### Direction
Your task is to transcribe all the entries exactly, excluding pictures.

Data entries
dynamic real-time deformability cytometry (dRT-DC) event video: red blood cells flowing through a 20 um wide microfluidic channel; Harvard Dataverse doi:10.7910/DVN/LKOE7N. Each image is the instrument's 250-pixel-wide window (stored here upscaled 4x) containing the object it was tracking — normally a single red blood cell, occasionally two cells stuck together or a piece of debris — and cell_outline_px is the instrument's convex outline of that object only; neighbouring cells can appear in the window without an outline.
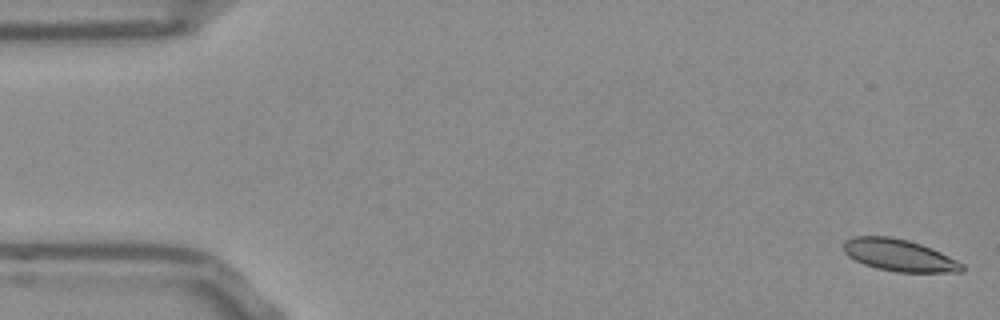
{"species": "Egyptian fruit bat (a non-hibernating species)", "species_latin": "Rousettus aegyptiacus", "temperature_condition": "room temperature", "stored_images_in_passage": 53, "camera_frame_rate_fps": 3000, "um_per_image_px": 0.085, "frame": {"image": 1, "passage_image": 1, "time_ms": 0.0, "image_size_px": [1000, 320], "cell_outline_px": [[964, 272], [896, 272], [876, 268], [864, 264], [848, 256], [844, 252], [844, 240], [852, 236], [892, 236], [908, 240], [932, 248], [964, 264]], "centroid_in_image_um": [76.42, 21.69], "position_along_channel_um": 8.6, "area_um2": 22.14}}
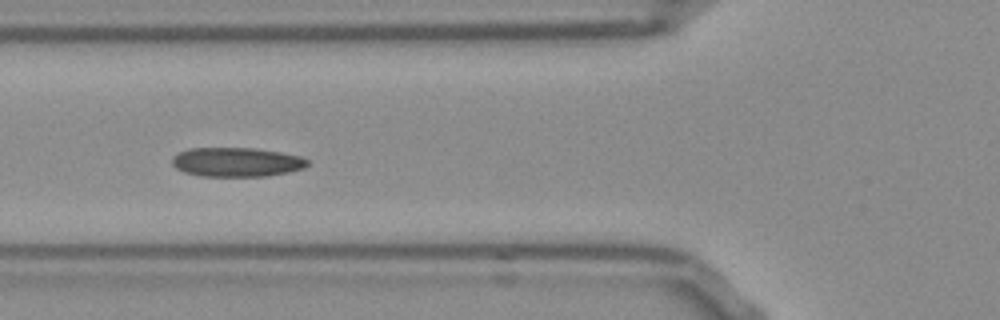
{"frame": {"image": 2, "passage_image": 19, "time_ms": 6.0, "image_size_px": [1000, 320], "cell_outline_px": [[308, 164], [304, 168], [288, 172], [264, 176], [200, 176], [184, 172], [176, 168], [172, 164], [172, 156], [180, 152], [192, 148], [252, 148], [280, 152], [300, 156], [308, 160]], "centroid_in_image_um": [20.09, 13.78], "position_along_channel_um": 105.7, "area_um2": 22.95}}
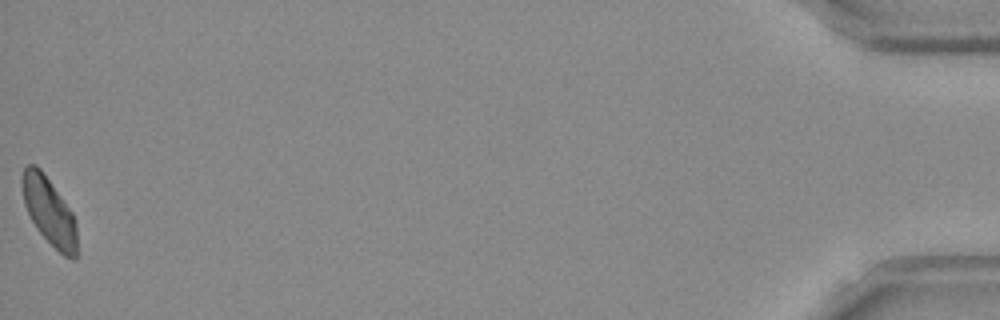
{"frame": {"image": 3, "passage_image": 53, "time_ms": 17.333, "image_size_px": [1000, 320], "cell_outline_px": [[76, 260], [72, 260], [64, 256], [36, 228], [24, 204], [20, 184], [20, 180], [24, 168], [28, 164], [36, 164], [40, 168], [72, 212], [76, 220]], "centroid_in_image_um": [4.16, 17.93], "position_along_channel_um": 431.0, "area_um2": 21.44}, "authors_computed_cell_mechanics": {"area_um2": 22.542, "velocity_mm_per_s": 3.7866, "shape_relaxation_time_tau1_ms": 10.1728, "shape_relaxation_time_tau2_ms": 3.7184, "deformation_change_tau1": 0.1594, "deformation_change_tau2": 0.0864}}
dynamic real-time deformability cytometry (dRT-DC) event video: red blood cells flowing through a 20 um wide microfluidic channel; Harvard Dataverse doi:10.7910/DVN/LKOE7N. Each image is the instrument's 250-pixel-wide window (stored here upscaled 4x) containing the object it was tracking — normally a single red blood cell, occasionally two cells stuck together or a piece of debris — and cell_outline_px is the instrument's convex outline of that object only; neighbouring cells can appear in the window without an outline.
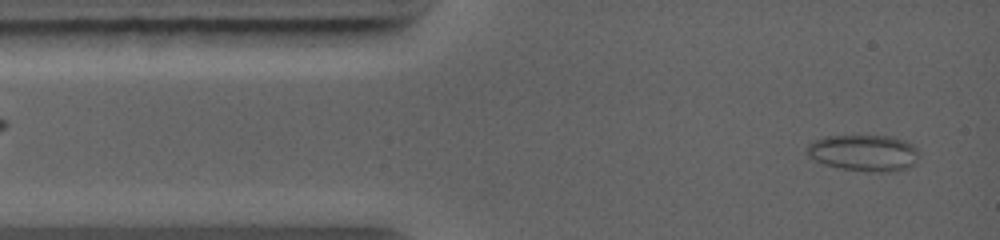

### Answer to the task
dynamic real-time deformability cytometry (dRT-DC) event video: red blood cells flowing through a 20 um wide microfluidic channel; Harvard Dataverse doi:10.7910/DVN/LKOE7N. Each image is the instrument's 250-pixel-wide window (stored here upscaled 4x) containing the object it was tracking — normally a single red blood cell, occasionally two cells stuck together or a piece of debris — and cell_outline_px is the instrument's convex outline of that object only; neighbouring cells can appear in the window without an outline.
{"species": "Egyptian fruit bat (a non-hibernating species)", "species_latin": "Rousettus aegyptiacus", "temperature_condition": "room temperature", "stored_images_in_passage": 53, "camera_frame_rate_fps": 3000, "um_per_image_px": 0.085, "frame": {"image": 1, "passage_image": 1, "time_ms": 0.0, "image_size_px": [1000, 320], "cell_outline_px": [[964, 272], [896, 272], [876, 268], [864, 264], [848, 256], [844, 252], [844, 240], [852, 236], [892, 236], [908, 240], [932, 248], [964, 264]], "centroid_in_image_um": [76.42, 21.69], "position_along_channel_um": 8.6, "area_um2": 22.14}}
{"frame": {"image": 2, "passage_image": 19, "time_ms": 6.0, "image_size_px": [1000, 320], "cell_outline_px": [[308, 164], [304, 168], [288, 172], [264, 176], [200, 176], [184, 172], [176, 168], [172, 164], [172, 156], [180, 152], [192, 148], [252, 148], [280, 152], [300, 156], [308, 160]], "centroid_in_image_um": [20.09, 13.78], "position_along_channel_um": 105.7, "area_um2": 22.95}}
{"frame": {"image": 3, "passage_image": 53, "time_ms": 17.333, "image_size_px": [1000, 320], "cell_outline_px": [[76, 260], [72, 260], [64, 256], [36, 228], [24, 204], [20, 184], [20, 180], [24, 168], [28, 164], [36, 164], [40, 168], [72, 212], [76, 220]], "centroid_in_image_um": [4.16, 17.93], "position_along_channel_um": 431.0, "area_um2": 21.44}, "authors_computed_cell_mechanics": {"area_um2": 22.542, "velocity_mm_per_s": 3.7866, "shape_relaxation_time_tau1_ms": 10.1728, "shape_relaxation_time_tau2_ms": 3.7184, "deformation_change_tau1": 0.1594, "deformation_change_tau2": 0.0864}}
dynamic real-time deformability cytometry (dRT-DC) event video: red blood cells flowing through a 20 um wide microfluidic channel; Harvard Dataverse doi:10.7910/DVN/LKOE7N. Each image is the instrument's 250-pixel-wide window (stored here upscaled 4x) containing the object it was tracking — normally a single red blood cell, occasionally two cells stuck together or a piece of debris — and cell_outline_px is the instrument's convex outline of that object only; neighbouring cells can appear in the window without an outline.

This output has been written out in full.